**Petikan Teks:**
Pola ini mempertegas bahwa validitas normatif saja tidak cukup untuk meraih tindakan yang adil. Kita boleh saja memahami bahwa psikologis birokrasi sering demikian. Apalagi kalau sudah bersinggungan dengan urusan agama. Ketegasan berjumpa dengan tantangan dituding tidak berpihak pada mayoritas, ekstremnya bahkan dituding sebagai musuh agama.

Identitas warga hari-hari ini sering menghiasi pemberitaan intoleransi. Kasus penolakan Pak Slamet di Pleret, kasus di Mangir, hingga kini yang terjadi di desa Grogol I, Bejiharjo, Karangmojo, Gunungkidul. Beberapa orang yang menggelar aksi penolakan menyebut identitas warga sebagai benteng kompromi terhadap toleransi. Maka menjadi pertanyaan, siapa yang sebenarnya dimaksud sebagai warga?

**Data Tersedia:**
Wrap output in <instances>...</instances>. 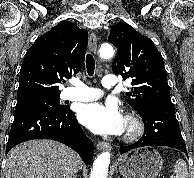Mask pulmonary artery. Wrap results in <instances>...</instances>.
<instances>
[{"instance_id": "obj_1", "label": "pulmonary artery", "mask_w": 194, "mask_h": 178, "mask_svg": "<svg viewBox=\"0 0 194 178\" xmlns=\"http://www.w3.org/2000/svg\"><path fill=\"white\" fill-rule=\"evenodd\" d=\"M101 84L104 88H113L116 85L115 77L106 75L102 78ZM101 96V90L89 87L82 82H75L74 87L67 89L64 93V99L79 102L93 101Z\"/></svg>"}]
</instances>
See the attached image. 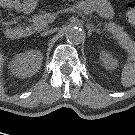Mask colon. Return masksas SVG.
<instances>
[{
  "instance_id": "5ec220e1",
  "label": "colon",
  "mask_w": 135,
  "mask_h": 135,
  "mask_svg": "<svg viewBox=\"0 0 135 135\" xmlns=\"http://www.w3.org/2000/svg\"><path fill=\"white\" fill-rule=\"evenodd\" d=\"M126 18L131 25L135 26V4H128L126 10Z\"/></svg>"
}]
</instances>
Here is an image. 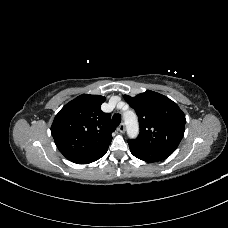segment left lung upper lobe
Segmentation results:
<instances>
[{
	"label": "left lung upper lobe",
	"mask_w": 228,
	"mask_h": 228,
	"mask_svg": "<svg viewBox=\"0 0 228 228\" xmlns=\"http://www.w3.org/2000/svg\"><path fill=\"white\" fill-rule=\"evenodd\" d=\"M139 117L140 134L128 144L142 149L173 153L185 130V115L168 97L147 90L135 97L124 95Z\"/></svg>",
	"instance_id": "left-lung-upper-lobe-1"
}]
</instances>
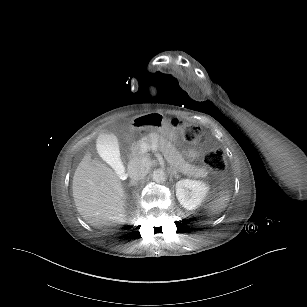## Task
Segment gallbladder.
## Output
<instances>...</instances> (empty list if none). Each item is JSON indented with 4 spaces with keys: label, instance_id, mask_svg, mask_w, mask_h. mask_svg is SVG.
<instances>
[{
    "label": "gallbladder",
    "instance_id": "bac80fb5",
    "mask_svg": "<svg viewBox=\"0 0 307 307\" xmlns=\"http://www.w3.org/2000/svg\"><path fill=\"white\" fill-rule=\"evenodd\" d=\"M95 146L107 162L114 167L115 172L120 173V178L123 180L126 179L128 175L126 172H122L123 168L119 160L118 141L116 137L109 133H101L95 141Z\"/></svg>",
    "mask_w": 307,
    "mask_h": 307
}]
</instances>
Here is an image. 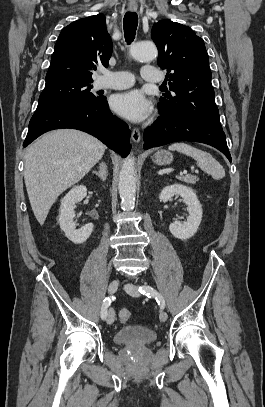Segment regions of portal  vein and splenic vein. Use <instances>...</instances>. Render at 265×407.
<instances>
[{"instance_id":"18ae733b","label":"portal vein and splenic vein","mask_w":265,"mask_h":407,"mask_svg":"<svg viewBox=\"0 0 265 407\" xmlns=\"http://www.w3.org/2000/svg\"><path fill=\"white\" fill-rule=\"evenodd\" d=\"M182 173H183V174H186V173H187V171H186V170H184Z\"/></svg>"}]
</instances>
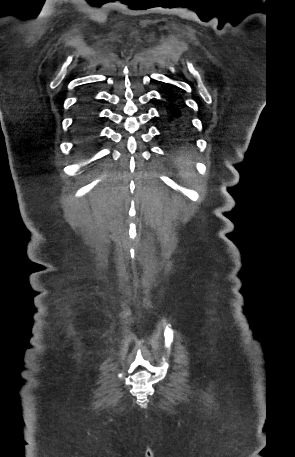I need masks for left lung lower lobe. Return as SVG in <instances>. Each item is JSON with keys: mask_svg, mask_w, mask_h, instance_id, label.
Segmentation results:
<instances>
[{"mask_svg": "<svg viewBox=\"0 0 295 457\" xmlns=\"http://www.w3.org/2000/svg\"><path fill=\"white\" fill-rule=\"evenodd\" d=\"M165 99L167 110L164 114V135L173 147L189 145V122L181 110V104L173 92L166 90Z\"/></svg>", "mask_w": 295, "mask_h": 457, "instance_id": "0a47b994", "label": "left lung lower lobe"}]
</instances>
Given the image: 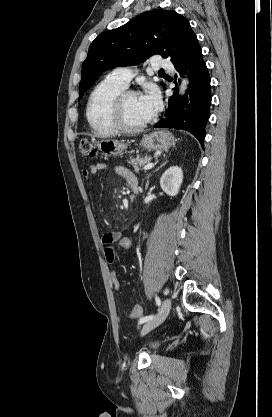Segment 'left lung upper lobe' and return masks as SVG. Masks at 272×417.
I'll return each instance as SVG.
<instances>
[{
    "label": "left lung upper lobe",
    "mask_w": 272,
    "mask_h": 417,
    "mask_svg": "<svg viewBox=\"0 0 272 417\" xmlns=\"http://www.w3.org/2000/svg\"><path fill=\"white\" fill-rule=\"evenodd\" d=\"M197 47V37L186 18L172 10L145 12L92 42L82 67L79 98L106 70L139 64L155 54L170 57L175 64Z\"/></svg>",
    "instance_id": "5c2ea615"
}]
</instances>
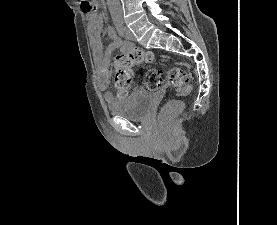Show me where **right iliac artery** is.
Segmentation results:
<instances>
[{"label":"right iliac artery","instance_id":"82829eb1","mask_svg":"<svg viewBox=\"0 0 277 225\" xmlns=\"http://www.w3.org/2000/svg\"><path fill=\"white\" fill-rule=\"evenodd\" d=\"M116 29L120 36L125 37L124 35V29H123V22L121 20H117L115 22Z\"/></svg>","mask_w":277,"mask_h":225}]
</instances>
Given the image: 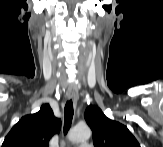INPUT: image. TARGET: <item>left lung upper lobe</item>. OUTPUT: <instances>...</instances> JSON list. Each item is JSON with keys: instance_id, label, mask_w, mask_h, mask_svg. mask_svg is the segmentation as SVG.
<instances>
[{"instance_id": "left-lung-upper-lobe-1", "label": "left lung upper lobe", "mask_w": 163, "mask_h": 147, "mask_svg": "<svg viewBox=\"0 0 163 147\" xmlns=\"http://www.w3.org/2000/svg\"><path fill=\"white\" fill-rule=\"evenodd\" d=\"M85 120L92 129L95 147H140L125 125L107 118L97 106L87 107Z\"/></svg>"}]
</instances>
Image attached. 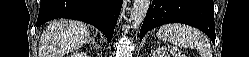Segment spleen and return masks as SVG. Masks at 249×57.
Segmentation results:
<instances>
[{"instance_id":"1","label":"spleen","mask_w":249,"mask_h":57,"mask_svg":"<svg viewBox=\"0 0 249 57\" xmlns=\"http://www.w3.org/2000/svg\"><path fill=\"white\" fill-rule=\"evenodd\" d=\"M157 37L174 45L196 49L202 57H212L210 44L205 35L188 25L178 23L164 25L157 32Z\"/></svg>"}]
</instances>
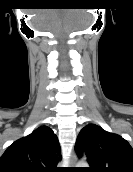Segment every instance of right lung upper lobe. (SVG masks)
Listing matches in <instances>:
<instances>
[{
	"mask_svg": "<svg viewBox=\"0 0 133 172\" xmlns=\"http://www.w3.org/2000/svg\"><path fill=\"white\" fill-rule=\"evenodd\" d=\"M61 148L47 126L11 144L0 157V172H58Z\"/></svg>",
	"mask_w": 133,
	"mask_h": 172,
	"instance_id": "obj_1",
	"label": "right lung upper lobe"
}]
</instances>
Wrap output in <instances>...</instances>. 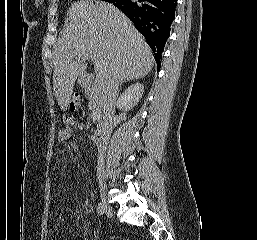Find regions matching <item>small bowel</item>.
I'll use <instances>...</instances> for the list:
<instances>
[{"label":"small bowel","mask_w":257,"mask_h":240,"mask_svg":"<svg viewBox=\"0 0 257 240\" xmlns=\"http://www.w3.org/2000/svg\"><path fill=\"white\" fill-rule=\"evenodd\" d=\"M70 137H71V129L69 127H65L58 132L57 141L58 143H63L69 140Z\"/></svg>","instance_id":"1"}]
</instances>
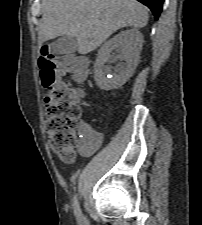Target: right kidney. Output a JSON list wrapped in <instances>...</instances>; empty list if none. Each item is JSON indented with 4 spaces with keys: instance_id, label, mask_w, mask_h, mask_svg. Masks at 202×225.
I'll return each mask as SVG.
<instances>
[{
    "instance_id": "ca27d5eb",
    "label": "right kidney",
    "mask_w": 202,
    "mask_h": 225,
    "mask_svg": "<svg viewBox=\"0 0 202 225\" xmlns=\"http://www.w3.org/2000/svg\"><path fill=\"white\" fill-rule=\"evenodd\" d=\"M143 35L138 29L121 31L98 50L94 64V79L102 90H112L124 85L134 74L139 63ZM116 51L118 54L112 53ZM125 61L112 66L110 64ZM109 63V65H105Z\"/></svg>"
}]
</instances>
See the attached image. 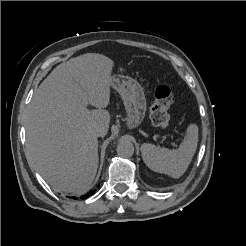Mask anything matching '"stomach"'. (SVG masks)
<instances>
[{
  "label": "stomach",
  "instance_id": "0dacf381",
  "mask_svg": "<svg viewBox=\"0 0 246 246\" xmlns=\"http://www.w3.org/2000/svg\"><path fill=\"white\" fill-rule=\"evenodd\" d=\"M111 85L123 100L127 112L128 126L134 128L140 125L147 108L142 86L135 79L123 75L113 76Z\"/></svg>",
  "mask_w": 246,
  "mask_h": 246
}]
</instances>
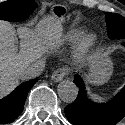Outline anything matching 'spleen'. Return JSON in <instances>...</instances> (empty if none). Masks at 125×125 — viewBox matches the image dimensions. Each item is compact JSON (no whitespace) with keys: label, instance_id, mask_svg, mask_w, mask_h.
Segmentation results:
<instances>
[{"label":"spleen","instance_id":"1","mask_svg":"<svg viewBox=\"0 0 125 125\" xmlns=\"http://www.w3.org/2000/svg\"><path fill=\"white\" fill-rule=\"evenodd\" d=\"M94 100H101L102 98L99 97L98 95L92 94L91 95Z\"/></svg>","mask_w":125,"mask_h":125}]
</instances>
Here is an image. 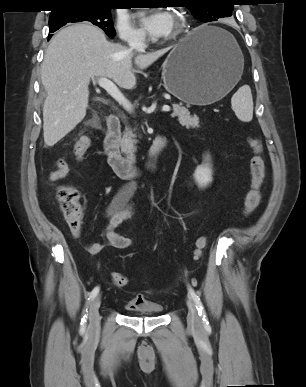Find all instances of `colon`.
Here are the masks:
<instances>
[{
  "label": "colon",
  "instance_id": "5ec220e1",
  "mask_svg": "<svg viewBox=\"0 0 306 387\" xmlns=\"http://www.w3.org/2000/svg\"><path fill=\"white\" fill-rule=\"evenodd\" d=\"M248 144L252 149L253 155L250 160L251 187L246 195L244 203V216L247 217L255 211L260 202V189L265 179V161L263 157V147L259 139L250 137ZM91 146V139L87 136L81 137L74 145V155L77 159H82ZM57 201L60 210L73 234H78L83 224V212L79 202V192L72 186L60 185L56 192ZM208 240L206 237H200L195 244V257L199 259ZM111 281L119 286L125 287L129 284L127 276L113 272L110 275Z\"/></svg>",
  "mask_w": 306,
  "mask_h": 387
}]
</instances>
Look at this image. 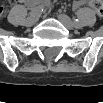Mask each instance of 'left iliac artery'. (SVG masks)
<instances>
[{
    "mask_svg": "<svg viewBox=\"0 0 103 103\" xmlns=\"http://www.w3.org/2000/svg\"><path fill=\"white\" fill-rule=\"evenodd\" d=\"M74 23H75L76 25H79V20H78V19H74Z\"/></svg>",
    "mask_w": 103,
    "mask_h": 103,
    "instance_id": "1",
    "label": "left iliac artery"
}]
</instances>
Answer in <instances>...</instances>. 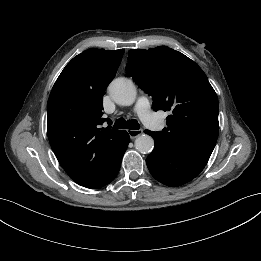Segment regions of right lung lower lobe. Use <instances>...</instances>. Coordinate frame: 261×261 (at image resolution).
<instances>
[{"instance_id":"right-lung-lower-lobe-1","label":"right lung lower lobe","mask_w":261,"mask_h":261,"mask_svg":"<svg viewBox=\"0 0 261 261\" xmlns=\"http://www.w3.org/2000/svg\"><path fill=\"white\" fill-rule=\"evenodd\" d=\"M129 139V135L125 131L121 144L114 153L113 158L111 159L108 166L97 177L85 182L82 184V186L96 189L103 187L113 181L119 172L121 160L128 147Z\"/></svg>"}]
</instances>
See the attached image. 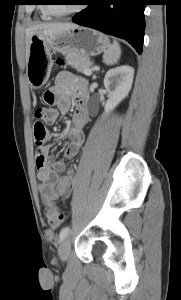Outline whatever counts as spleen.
<instances>
[{
  "label": "spleen",
  "instance_id": "1",
  "mask_svg": "<svg viewBox=\"0 0 181 300\" xmlns=\"http://www.w3.org/2000/svg\"><path fill=\"white\" fill-rule=\"evenodd\" d=\"M121 56V48L119 43L114 40L112 45L104 52L103 61L106 65H114Z\"/></svg>",
  "mask_w": 181,
  "mask_h": 300
}]
</instances>
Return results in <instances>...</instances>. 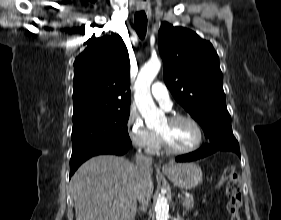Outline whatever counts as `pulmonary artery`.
<instances>
[{
	"instance_id": "pulmonary-artery-1",
	"label": "pulmonary artery",
	"mask_w": 281,
	"mask_h": 220,
	"mask_svg": "<svg viewBox=\"0 0 281 220\" xmlns=\"http://www.w3.org/2000/svg\"><path fill=\"white\" fill-rule=\"evenodd\" d=\"M154 99L166 110L172 106L169 91L162 82H155L151 87Z\"/></svg>"
}]
</instances>
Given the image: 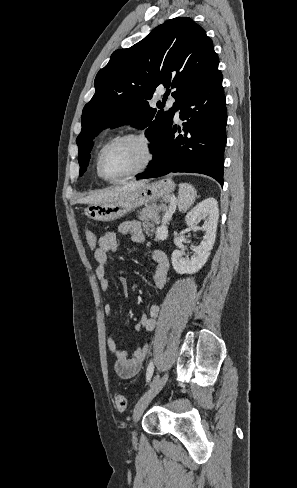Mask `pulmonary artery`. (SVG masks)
<instances>
[{
	"instance_id": "e3ab8cb5",
	"label": "pulmonary artery",
	"mask_w": 297,
	"mask_h": 488,
	"mask_svg": "<svg viewBox=\"0 0 297 488\" xmlns=\"http://www.w3.org/2000/svg\"><path fill=\"white\" fill-rule=\"evenodd\" d=\"M173 103H174V101H173V100H169V101H168V105H169L170 107L173 105ZM175 116H176V118H179V116H180V111H179V109H176V111H175Z\"/></svg>"
}]
</instances>
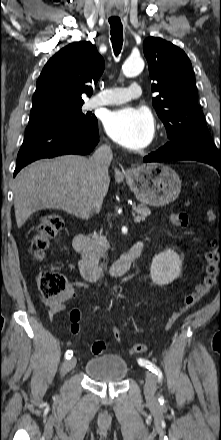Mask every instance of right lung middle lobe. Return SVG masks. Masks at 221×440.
Instances as JSON below:
<instances>
[{
    "instance_id": "dd1d6c3e",
    "label": "right lung middle lobe",
    "mask_w": 221,
    "mask_h": 440,
    "mask_svg": "<svg viewBox=\"0 0 221 440\" xmlns=\"http://www.w3.org/2000/svg\"><path fill=\"white\" fill-rule=\"evenodd\" d=\"M82 104H53L31 110L29 125L40 122H59L70 126H90L96 122L95 116L84 115Z\"/></svg>"
}]
</instances>
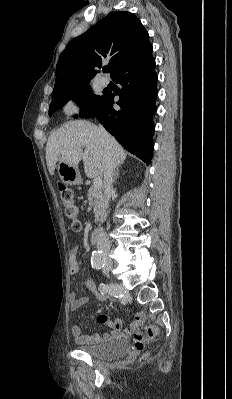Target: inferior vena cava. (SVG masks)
<instances>
[{"instance_id": "inferior-vena-cava-1", "label": "inferior vena cava", "mask_w": 232, "mask_h": 399, "mask_svg": "<svg viewBox=\"0 0 232 399\" xmlns=\"http://www.w3.org/2000/svg\"><path fill=\"white\" fill-rule=\"evenodd\" d=\"M100 132L102 134V138L106 140V142H110L109 140V134L105 132L104 128L100 126ZM116 168V164L114 160H109L107 164V168H105L104 172V188H105V194L107 198H110V194L113 192V186H112V176L113 172ZM106 235H102V237H99L98 239V249L102 250V252L105 253L104 255V261L107 263L111 262V257L108 255V252H111V241H104Z\"/></svg>"}]
</instances>
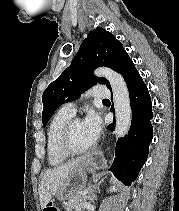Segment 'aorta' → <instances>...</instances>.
<instances>
[{
	"instance_id": "obj_1",
	"label": "aorta",
	"mask_w": 179,
	"mask_h": 211,
	"mask_svg": "<svg viewBox=\"0 0 179 211\" xmlns=\"http://www.w3.org/2000/svg\"><path fill=\"white\" fill-rule=\"evenodd\" d=\"M94 74L105 77L110 82L116 115L115 134L117 137H124L129 131L132 118L126 83L119 73L107 67L96 69Z\"/></svg>"
}]
</instances>
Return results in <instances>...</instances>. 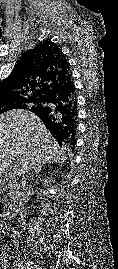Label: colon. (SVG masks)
Returning a JSON list of instances; mask_svg holds the SVG:
<instances>
[{"label": "colon", "instance_id": "5ec220e1", "mask_svg": "<svg viewBox=\"0 0 118 269\" xmlns=\"http://www.w3.org/2000/svg\"><path fill=\"white\" fill-rule=\"evenodd\" d=\"M2 209H3V203H2V201L0 200V212L2 211Z\"/></svg>", "mask_w": 118, "mask_h": 269}]
</instances>
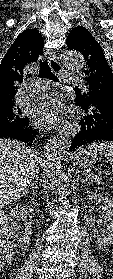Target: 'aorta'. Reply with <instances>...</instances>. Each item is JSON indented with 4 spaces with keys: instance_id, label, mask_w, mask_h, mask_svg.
Instances as JSON below:
<instances>
[{
    "instance_id": "762f6f07",
    "label": "aorta",
    "mask_w": 113,
    "mask_h": 279,
    "mask_svg": "<svg viewBox=\"0 0 113 279\" xmlns=\"http://www.w3.org/2000/svg\"><path fill=\"white\" fill-rule=\"evenodd\" d=\"M61 57L64 65L72 71H79L84 67V58L77 51L63 49ZM73 135L72 127L64 129L50 141L44 153L43 170L50 182L51 190L62 204L68 203L69 186L61 164V153L69 146Z\"/></svg>"
}]
</instances>
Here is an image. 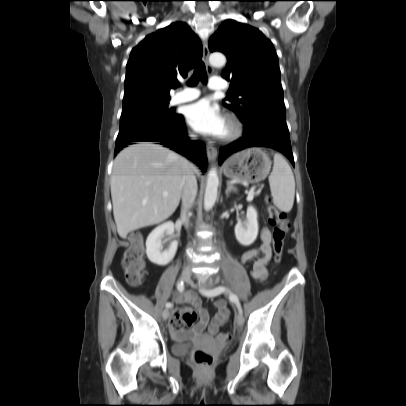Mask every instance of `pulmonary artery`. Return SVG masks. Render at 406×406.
Returning a JSON list of instances; mask_svg holds the SVG:
<instances>
[{"label": "pulmonary artery", "mask_w": 406, "mask_h": 406, "mask_svg": "<svg viewBox=\"0 0 406 406\" xmlns=\"http://www.w3.org/2000/svg\"><path fill=\"white\" fill-rule=\"evenodd\" d=\"M228 83L225 79L220 77H212L209 81V88L215 91L225 90ZM200 96V92L195 88H185L180 92L173 95L171 99L172 105L182 104L195 100Z\"/></svg>", "instance_id": "1"}]
</instances>
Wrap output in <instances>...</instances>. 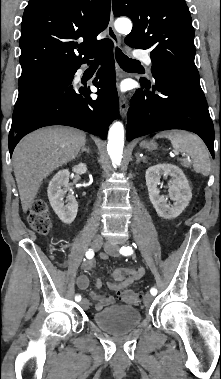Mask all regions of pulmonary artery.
<instances>
[{
  "label": "pulmonary artery",
  "mask_w": 221,
  "mask_h": 379,
  "mask_svg": "<svg viewBox=\"0 0 221 379\" xmlns=\"http://www.w3.org/2000/svg\"><path fill=\"white\" fill-rule=\"evenodd\" d=\"M134 57L136 59H140L142 60L143 62H145L148 66H151L152 65V60H151V57L149 56V54L145 51H135L134 52Z\"/></svg>",
  "instance_id": "e3ab8cb5"
}]
</instances>
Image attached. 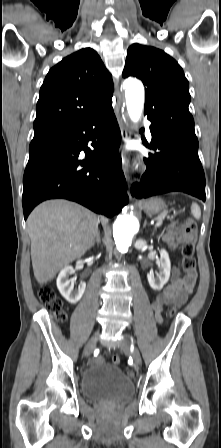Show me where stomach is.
Masks as SVG:
<instances>
[{"mask_svg": "<svg viewBox=\"0 0 221 448\" xmlns=\"http://www.w3.org/2000/svg\"><path fill=\"white\" fill-rule=\"evenodd\" d=\"M142 208L150 216L156 215V214H160V215L166 214L165 203L163 202L162 199L157 198V197L151 198V199L147 200L146 202H144L142 205Z\"/></svg>", "mask_w": 221, "mask_h": 448, "instance_id": "obj_1", "label": "stomach"}]
</instances>
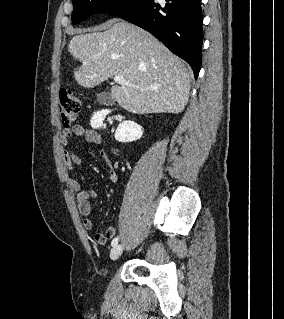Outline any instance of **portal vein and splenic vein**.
<instances>
[{
    "label": "portal vein and splenic vein",
    "mask_w": 284,
    "mask_h": 319,
    "mask_svg": "<svg viewBox=\"0 0 284 319\" xmlns=\"http://www.w3.org/2000/svg\"><path fill=\"white\" fill-rule=\"evenodd\" d=\"M114 81L115 83H118V84H125L127 86H130V87H135V85L131 84V83H128L123 76L121 75H116L114 76Z\"/></svg>",
    "instance_id": "obj_1"
}]
</instances>
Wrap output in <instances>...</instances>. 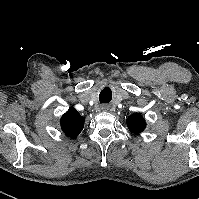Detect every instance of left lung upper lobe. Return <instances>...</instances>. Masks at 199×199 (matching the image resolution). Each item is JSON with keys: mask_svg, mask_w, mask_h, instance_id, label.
Here are the masks:
<instances>
[{"mask_svg": "<svg viewBox=\"0 0 199 199\" xmlns=\"http://www.w3.org/2000/svg\"><path fill=\"white\" fill-rule=\"evenodd\" d=\"M126 122L128 129L135 134L142 132L146 127V122L140 114L129 116Z\"/></svg>", "mask_w": 199, "mask_h": 199, "instance_id": "obj_1", "label": "left lung upper lobe"}]
</instances>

**Rincian Tugas:** Lanjutkan tulisan tentang identitas warga dan kasus intoleransi itu setelah kalimat terakhirnya.

**Jawaban:**
Konsep kewargaan mengenal prinsip keberagaman. Identitas warga adalah identitas kolektif yang sarat perbedaan. Beda secara fisik, beda suku, beda agama, dan banyak beda lainnya. Konsepsi kewargaan kita, apalagi di Jogja atau Indonesia pada umumnya adalah konsep multi identitas, bukan sebaliknya. Kesadaran kritis warga harus dipantik untuk meragukan setidaknya dua pertanyaan: apa iya kita tidak toleran? dan yang kedua, sejak kapan warga kita tidak toleran?

Dua pertanyaan itu seperti bintan penuntun yang membawa kita pada satu kesadaran kolektif bahwa ada lebih banyak yang toleran di sekitar kita. Sekian banyak orang yang tidak toleran adalah segelintir saja dari warga. Mereka lebih tepat disebut “kelompok”, karena kelompok memang punya ciri homogen. Pergeseran inilah yang kini mewabah-menjangkit di Indonesia. Kelompok-kelompok kecil yang menjadi proxy intoleran telah melakukan klaim atas identitas kolektif.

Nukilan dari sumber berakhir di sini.